Am Waldrand:
Tobias starrte zweifelnd nach draußen, wo Sarah seinen Rollstuhl auseinander baute. Man hatte diesen zusammengeklappt in den Kofferraum packen müssen.
Jetzt, als es Abend wurde, sollte er aussteigen. Weit und breit waren nur matschige Wiesen zu sehen, in einiger Entfernung erhob sich ein kleines Wäldchen.
„Aber hier ist nichts!“, beschwerte er sich bei dem Fahrer, der ihn keines Blickes würdigte. „Ich kann doch nicht einfach so …“
Sarah öffnete die Tür. „Vertrau mir.“
Er legte die Arme um ihren Hals und ließ sich von ihr in den Rolli heben. Langsam musste er auf Toilette, aber das war ihm im Wald zu kompliziert. Er wollte nicht da raus. Die Räder seines Rollis würden im Schlamm stecken bleiben.
Kaum, dass er draußen war, knallte die Tür schon zu und das Auto brauste davon. Tobias sah dem Gefährt wehmütig hinterher.
Sarah schnallte ihn an und schob ihn dann zielsicher über die unebene Erde.

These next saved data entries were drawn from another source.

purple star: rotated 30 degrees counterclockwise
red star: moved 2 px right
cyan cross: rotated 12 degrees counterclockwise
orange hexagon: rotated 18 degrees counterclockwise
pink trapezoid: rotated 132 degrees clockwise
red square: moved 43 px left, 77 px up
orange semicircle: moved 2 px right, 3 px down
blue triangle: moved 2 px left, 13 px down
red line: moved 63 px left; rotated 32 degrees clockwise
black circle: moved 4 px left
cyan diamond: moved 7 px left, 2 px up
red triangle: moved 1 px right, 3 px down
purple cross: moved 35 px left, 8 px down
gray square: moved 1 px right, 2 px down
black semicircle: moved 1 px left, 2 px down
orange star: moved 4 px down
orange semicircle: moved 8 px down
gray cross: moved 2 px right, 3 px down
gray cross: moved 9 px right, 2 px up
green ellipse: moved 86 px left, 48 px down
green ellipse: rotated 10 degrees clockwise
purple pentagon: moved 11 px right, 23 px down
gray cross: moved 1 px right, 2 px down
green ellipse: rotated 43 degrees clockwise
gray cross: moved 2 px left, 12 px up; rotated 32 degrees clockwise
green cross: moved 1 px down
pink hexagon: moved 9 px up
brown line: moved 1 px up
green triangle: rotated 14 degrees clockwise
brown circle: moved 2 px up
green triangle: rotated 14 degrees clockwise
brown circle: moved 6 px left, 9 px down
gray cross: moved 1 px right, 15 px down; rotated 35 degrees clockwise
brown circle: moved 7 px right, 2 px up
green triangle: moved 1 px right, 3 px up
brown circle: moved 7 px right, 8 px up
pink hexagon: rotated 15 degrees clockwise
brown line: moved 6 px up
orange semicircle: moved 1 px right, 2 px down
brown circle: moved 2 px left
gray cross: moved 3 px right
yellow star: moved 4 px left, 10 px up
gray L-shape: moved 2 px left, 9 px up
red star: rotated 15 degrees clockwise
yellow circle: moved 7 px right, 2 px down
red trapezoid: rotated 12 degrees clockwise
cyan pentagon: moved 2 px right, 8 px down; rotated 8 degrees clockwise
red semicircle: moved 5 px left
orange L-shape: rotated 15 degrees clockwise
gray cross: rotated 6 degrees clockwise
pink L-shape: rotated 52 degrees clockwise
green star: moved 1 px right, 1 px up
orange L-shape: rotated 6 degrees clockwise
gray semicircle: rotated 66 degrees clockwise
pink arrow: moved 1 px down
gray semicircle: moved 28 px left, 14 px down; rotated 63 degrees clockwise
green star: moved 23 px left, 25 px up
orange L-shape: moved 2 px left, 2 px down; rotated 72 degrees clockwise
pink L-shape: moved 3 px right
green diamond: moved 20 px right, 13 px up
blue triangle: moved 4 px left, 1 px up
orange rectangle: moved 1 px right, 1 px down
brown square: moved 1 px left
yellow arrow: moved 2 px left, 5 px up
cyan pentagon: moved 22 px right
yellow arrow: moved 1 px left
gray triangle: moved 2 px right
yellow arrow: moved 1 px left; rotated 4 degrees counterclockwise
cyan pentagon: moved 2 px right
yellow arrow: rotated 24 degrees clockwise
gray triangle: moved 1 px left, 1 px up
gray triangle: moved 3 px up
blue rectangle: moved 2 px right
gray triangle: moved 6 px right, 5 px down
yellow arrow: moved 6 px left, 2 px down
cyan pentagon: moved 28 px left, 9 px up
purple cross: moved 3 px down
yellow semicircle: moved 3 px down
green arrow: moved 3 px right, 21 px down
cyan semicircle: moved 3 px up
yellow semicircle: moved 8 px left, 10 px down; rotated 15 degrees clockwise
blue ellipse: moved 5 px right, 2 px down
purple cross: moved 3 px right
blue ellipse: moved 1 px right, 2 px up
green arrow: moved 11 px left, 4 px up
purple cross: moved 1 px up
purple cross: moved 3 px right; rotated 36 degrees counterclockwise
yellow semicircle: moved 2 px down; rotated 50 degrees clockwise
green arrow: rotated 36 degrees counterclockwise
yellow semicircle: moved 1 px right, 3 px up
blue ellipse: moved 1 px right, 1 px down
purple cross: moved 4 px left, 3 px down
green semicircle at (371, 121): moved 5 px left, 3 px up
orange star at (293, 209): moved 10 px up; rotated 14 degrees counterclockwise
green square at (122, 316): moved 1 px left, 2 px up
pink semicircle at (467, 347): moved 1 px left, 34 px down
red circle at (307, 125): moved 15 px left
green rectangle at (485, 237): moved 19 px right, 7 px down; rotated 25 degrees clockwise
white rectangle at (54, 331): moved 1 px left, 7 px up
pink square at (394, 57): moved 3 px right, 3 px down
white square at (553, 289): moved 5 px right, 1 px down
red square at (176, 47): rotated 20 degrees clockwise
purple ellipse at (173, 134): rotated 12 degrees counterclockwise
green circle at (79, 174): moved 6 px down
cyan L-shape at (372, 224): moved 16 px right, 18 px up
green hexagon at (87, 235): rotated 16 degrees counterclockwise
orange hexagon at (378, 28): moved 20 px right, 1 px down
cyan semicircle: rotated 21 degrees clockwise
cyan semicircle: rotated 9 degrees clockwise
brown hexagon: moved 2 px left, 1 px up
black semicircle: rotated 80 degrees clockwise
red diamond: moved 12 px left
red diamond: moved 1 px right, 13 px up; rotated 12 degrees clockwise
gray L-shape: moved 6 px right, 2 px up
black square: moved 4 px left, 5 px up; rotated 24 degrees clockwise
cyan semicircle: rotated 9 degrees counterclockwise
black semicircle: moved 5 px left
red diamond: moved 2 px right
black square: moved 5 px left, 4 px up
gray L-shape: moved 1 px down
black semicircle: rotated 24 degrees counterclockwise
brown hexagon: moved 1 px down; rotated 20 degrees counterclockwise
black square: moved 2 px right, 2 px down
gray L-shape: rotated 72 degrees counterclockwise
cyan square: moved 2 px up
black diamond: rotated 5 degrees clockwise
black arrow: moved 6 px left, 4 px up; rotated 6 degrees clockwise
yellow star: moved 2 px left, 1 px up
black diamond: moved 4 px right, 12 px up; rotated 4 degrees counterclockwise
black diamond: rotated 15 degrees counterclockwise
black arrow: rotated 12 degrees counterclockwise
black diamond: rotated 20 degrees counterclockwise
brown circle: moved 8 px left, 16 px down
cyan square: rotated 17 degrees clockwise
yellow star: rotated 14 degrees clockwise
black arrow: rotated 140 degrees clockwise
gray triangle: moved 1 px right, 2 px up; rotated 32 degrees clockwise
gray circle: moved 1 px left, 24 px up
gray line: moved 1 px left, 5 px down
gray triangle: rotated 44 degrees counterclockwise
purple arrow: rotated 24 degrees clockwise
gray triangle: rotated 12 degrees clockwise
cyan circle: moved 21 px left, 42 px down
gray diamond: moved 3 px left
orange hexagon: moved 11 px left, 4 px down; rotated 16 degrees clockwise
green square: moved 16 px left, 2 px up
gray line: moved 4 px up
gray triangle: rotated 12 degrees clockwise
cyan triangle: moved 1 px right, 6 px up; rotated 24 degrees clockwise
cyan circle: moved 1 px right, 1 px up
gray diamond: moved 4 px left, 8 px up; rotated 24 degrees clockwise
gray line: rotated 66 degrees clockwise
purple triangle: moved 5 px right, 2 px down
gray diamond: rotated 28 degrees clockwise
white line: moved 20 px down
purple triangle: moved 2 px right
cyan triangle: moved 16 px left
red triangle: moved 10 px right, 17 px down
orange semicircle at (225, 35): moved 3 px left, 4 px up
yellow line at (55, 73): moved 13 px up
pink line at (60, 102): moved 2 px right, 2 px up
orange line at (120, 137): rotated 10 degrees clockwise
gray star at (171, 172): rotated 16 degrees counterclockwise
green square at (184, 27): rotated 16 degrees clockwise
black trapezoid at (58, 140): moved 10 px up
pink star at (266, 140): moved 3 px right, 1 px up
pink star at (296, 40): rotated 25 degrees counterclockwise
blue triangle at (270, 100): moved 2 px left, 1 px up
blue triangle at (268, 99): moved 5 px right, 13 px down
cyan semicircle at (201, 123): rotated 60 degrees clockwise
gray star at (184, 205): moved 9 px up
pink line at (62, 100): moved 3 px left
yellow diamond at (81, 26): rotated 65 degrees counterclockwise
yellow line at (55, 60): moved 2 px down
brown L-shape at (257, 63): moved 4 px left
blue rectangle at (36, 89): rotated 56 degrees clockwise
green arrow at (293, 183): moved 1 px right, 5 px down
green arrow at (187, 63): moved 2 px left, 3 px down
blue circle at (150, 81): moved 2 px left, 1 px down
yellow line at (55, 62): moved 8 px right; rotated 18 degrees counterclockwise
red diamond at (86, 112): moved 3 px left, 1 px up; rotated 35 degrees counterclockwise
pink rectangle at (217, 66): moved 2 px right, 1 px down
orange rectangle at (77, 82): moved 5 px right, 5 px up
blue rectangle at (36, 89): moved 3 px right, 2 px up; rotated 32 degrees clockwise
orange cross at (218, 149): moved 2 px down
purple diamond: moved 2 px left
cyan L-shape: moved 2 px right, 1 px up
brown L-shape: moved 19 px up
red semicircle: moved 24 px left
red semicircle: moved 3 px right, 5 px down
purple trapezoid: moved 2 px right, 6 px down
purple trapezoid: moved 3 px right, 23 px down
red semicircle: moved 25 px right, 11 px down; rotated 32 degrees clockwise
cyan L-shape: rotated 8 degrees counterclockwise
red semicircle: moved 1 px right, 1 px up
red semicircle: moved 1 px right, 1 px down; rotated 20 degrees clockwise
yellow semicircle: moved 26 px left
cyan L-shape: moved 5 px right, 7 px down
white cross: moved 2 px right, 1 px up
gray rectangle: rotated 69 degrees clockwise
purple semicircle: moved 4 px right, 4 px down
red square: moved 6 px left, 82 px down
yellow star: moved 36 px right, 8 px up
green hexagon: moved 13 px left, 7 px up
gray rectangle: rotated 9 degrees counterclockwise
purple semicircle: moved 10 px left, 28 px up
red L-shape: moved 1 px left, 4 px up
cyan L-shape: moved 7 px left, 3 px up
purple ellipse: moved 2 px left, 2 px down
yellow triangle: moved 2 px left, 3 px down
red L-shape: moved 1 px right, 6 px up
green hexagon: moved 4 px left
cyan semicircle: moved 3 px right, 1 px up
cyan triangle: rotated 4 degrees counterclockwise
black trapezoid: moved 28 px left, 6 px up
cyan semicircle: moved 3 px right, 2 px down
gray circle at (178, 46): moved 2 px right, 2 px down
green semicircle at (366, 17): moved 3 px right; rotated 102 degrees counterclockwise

„Das nächste Hotel ist nicht weit“, verriet sie ihm. Da sie als letzte losgefahren waren, war Tobias sehr dankbar dafür. Er war inzwischen müde.
Sie fuhren auf den Wald zu und dann durch das Unterholz. Sarah fand einen Weg, wo Tobias niemals gedacht hätte, dass man mit einem Rolli hindurch käme. Immer wieder verfingen sich Äste in den Speichen der Räder. Als Sarah wieder einmal eine solche Umklammerung löste, hörte Tobias plötzlich Schritte.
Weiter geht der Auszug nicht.